Traffic officer says data supports 45 mph speed

Staff Writer

Traffic officer says data
supports 45 mph speed
Staff Writer

HOWELL — A two-week concentration of police enforcement on Arnold Boulevard continues to support the present speed limit of 45 mph.

Howell traffic safety officer Patrolman Matthew Bishop told the Tri-Town News that since Nov. 19, an officer has been stationed on Arnold Boulevard between 6-9 a.m. and 4-7 p.m. He said that detail was a dedicated patrol, meaning the assigned officer would only have left his position in order to answer an emergency call.

As of press time Tuesday, Bishop said an average speed of 43 mph was observed by the assigned officers who have issued three speeding tickets to motorists during the past two weeks. Back in the spring, Bishop said, the same beefed up enforce­ment was done on Arnold Boulevard for a total of 19 hours and at that time only three speeding tickets were issued.

The extra police presence both times came in response to a group of Arnold Boulevard residents who have been en­gaged in an ongoing attempt to get the Township Council to lower the speed limit to 25 mph.

Bishop said several traffic studies al­ready conducted by the Howell Police Department do not support lowering the speed limit any further.

The first traffic study was done in October 1997 when the speed limit on Arnold Boulevard was 50 mph.
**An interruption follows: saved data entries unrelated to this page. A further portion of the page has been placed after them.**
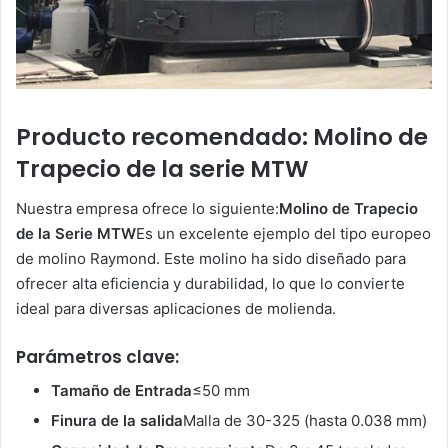
Producto recomendado: Molino de
Trapecio de la serie MTW
Nuestra empresa ofrece lo siguiente:
Molino de Trapecio
de la Serie MTW
Es un excelente ejemplo del tipo europeo
de molino Raymond. Este molino ha sido diseñado para
ofrecer alta eficiencia y durabilidad, lo que lo convierte
ideal para diversas aplicaciones de molienda.
Parámetros clave:
Tamaño de Entrada
≤50 mm
Finura de la salida
Malla de 30-325 (hasta 0.038 mm)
That is the speed for which the road was de­signed, Bishop said.

Following several more resident com­plaints, studies were again done in January 2000 and May 2001. Bishop said the state Department of Transportation lowered the speed limit from 50 mph to 45 mph in September 2001.

In April another speed study was done and still another was ordered by the council more recently and is being con­ducted along with the special police pres­ence that has been concentrated on Arnold Boulevard since Nov. 19.
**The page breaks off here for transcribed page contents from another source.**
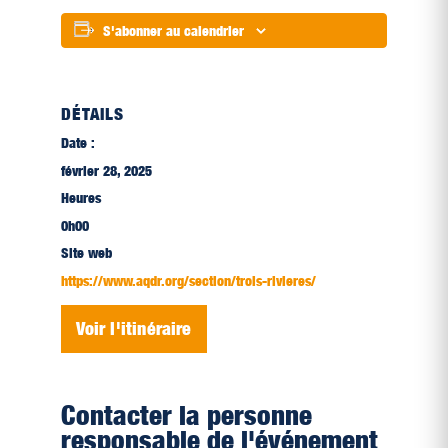
S'abonner au calendrier
DÉTAILS
Date :
février 28, 2025
Heures
0h00
Site web
https://www.aqdr.org/section/trois-rivieres/
Voir l'itinéraire
Contacter la personne
responsable de l'événement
According to Bishop’s data compiled from the four previous traffic studies done by the department, the median speed of 85 percent of the motorists trav­eling on Arnold Boulevard is between 50 and 53 mph. The officer explained that the 85th percentile is the formula used for determining an appropriate road speed.

Bishop noted that a separate traffic study done by township planner Michael Vena also supported maintaining the speed limit at 45 mph.

He noted that the April study was conducted during a time when there were a lot of construction vehicles traveling back and forth on Arnold Boulevard.

Bishop said a traffic counter showed that on one particular day there were 2,337 cars on Arnold Boulevard and only 293 of those had exceeded the speed limit by between 5 and 15 mph. In other words, he said, 88 percent of the vehicles were traveling at 49 mph or less, again sup­porting the accepted formula for deter­mining the road’s correct speed.

In response to the ongoing complaints of residents who maintain that the pre­sent 45 mph speed limit makes the road unsafe for children who are boarding and exiting school buses, Vena proposed traf­fic safety devices which included speed humps and line drawings that create an optical illusion that would theoretically cause drivers to slow their speed. The cost for these safety devices has been es­timated by Vena to be between $60,000 and $120,000.

However, Bishop said those two pro­posed safety measures are inappropriate for Arnold Boulevard. He said the road design for Arnold Boulevard would not support the placement of speed humps. He noted that the speed humps are not allowed to be placed on a road where the speed limit is more than 30 mph.

As for lane shifting illusions, Bishop said they are an expensive measure not supported by the accident history along Arnold Boulevard. According to Bishop, there have been three accidents on Arnold Boulevard in the past five years. He said two of those accidents were caused by cars being rear-ended at stop signs at both ends of the road and the third accident was caused by a deer.

"A change in the geometry of the road will likely increase the number of crashes on Arnold Boulevard. It will create prob­lems, not solve them," he said.

Bishop said a perfect example of an "unreasonably lowered speed limit" is Newtons Corner Road, where the speed limit varies between 25 mph and 45 mph on a road which, again, he said, was de­signed for 50 mph traffic. Bishop said he estimates that about 1,300 vehicles a day violate the speed limit zones on Newtons Corner Road de­spite good signs and heavy police en­forcement.